I just wanted to sleep.
But there was a propaganda exhibit (which I have another post about, believe me), and speakers, and the gift shop, and discussion. There were conversations and complaints about food and space and exhaustion and in my head I continued to think "we're all so fucking stupid." Stupid, I mean, because our lives? They're a walk in the park. Even with the threat of antiSemitism (think: Monsey as of late), we're not edging as close as we think we are to then. To that life. To that other place where things were ... hell. Where death was at the doorstep. Where life was being sucked out of people. I felt weird complaining about anything. The kosher food, the temperature in the room, my exhaustion. I was sobered. Fast.
My eyes are still foggy. I'm not tired, but my head hurts, my heart hurts. I'm still processing and there are images I can't seem to get out of my head. This one, of a woman in that destroyed village, with long flowing hair; she looked like a gypsy with her headdress, but clearly a Jewess, a Jewess who probably was murdered by the Nazi death machine. Her photo? It was in the Tower of Faces, people from Eishishok in now-Lithuania. I bet she had many suitors in her day.
Suddenly, the Holocaust is my memory. I have a story now, I have a lot of stories. I have too many stories, in boxcars and shoes and images of beautiful, Jewish women. I have my fiance's grandmother's story. And her sisters. My mind is a cloud of darkness and violence and hatred. My eyes? A well of tears that could fill a boxcar.
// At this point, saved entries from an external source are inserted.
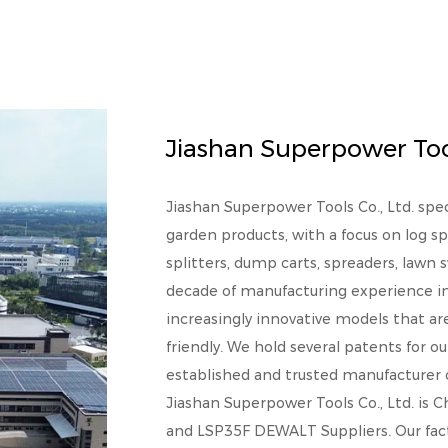
Jiashan Superpower Tool
Jiashan Superpower Tools Co., Ltd. spe
garden products, with a focus on log sp
splitters, dump carts, spreaders, lawn
decade of manufacturing experience in 
increasingly innovative models that a
friendly. We hold several patents for ou
established and trusted manufacturer of
Jiashan Superpower Tools Co., Ltd. is
C
and
LSP35F DEWALT Suppliers
. Our fa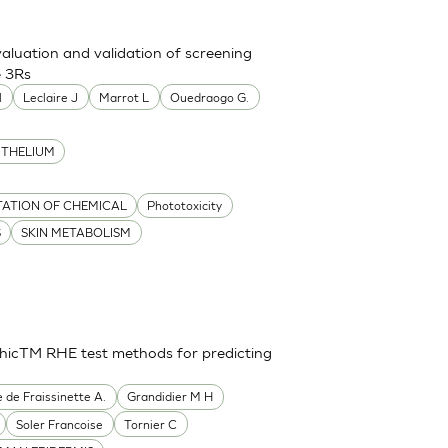
aluation and validation of screening
e 3Rs
l
Leclaire J
Marrot L
Ouedraogo G.
ITHELIUM
TATION OF CHEMICAL
Phototoxicity
S
SKIN METABOLISM
thicTM RHE test methods for predicting
e de Fraissinette A.
Grandidier M H
Soler Francoise
Tornier C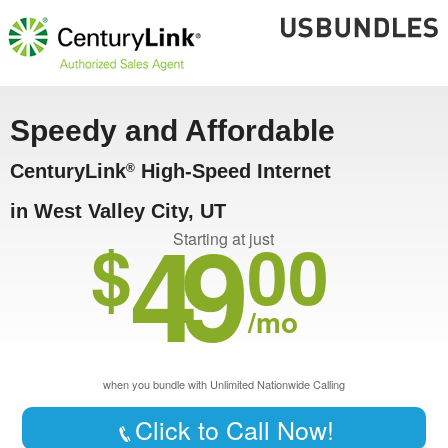
Speedy and Affordable
CenturyLink
High-Speed Internet
®
in West Valley City, UT
49
$
00
Starting at just
/mo
when you bundle with Unlimited Nationwide Calling
Click to Call Now!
I never thought it would resonate; I never thought I would feel death and aging in my bones like I do right now.
But I'm alive, and I am breathing. I'm not smoke drifting upward, a cloud in formation, dust over the atmosphere. I'm breathing, with bones and blood. I am a Jew. And there was a Holocaust. How do I know? I feel it; I breathe it; when my tears drip, they drip for the 6 million and more.
An End: This post ends on a bus somewhere in Maryland, and Defiance is on the movie screen. Justice makes me smile, living makes me laugh. I just wish the world knew that we're all 99 percent the same. That, folks, is the majority. In most things, the majority wins. So why, in the battle of humanity, do we allow that 1 percent difference to move us to active indifference, collaboration, and murder? I'm exhausted and frustrated with humanity. With genocide and the Holocaust and indifference. Indifference. Do you realize how indifferent we are? My world is topsy turvy right now. My stream of consciousness is dry, my eyes wet. This is where indifference must stop.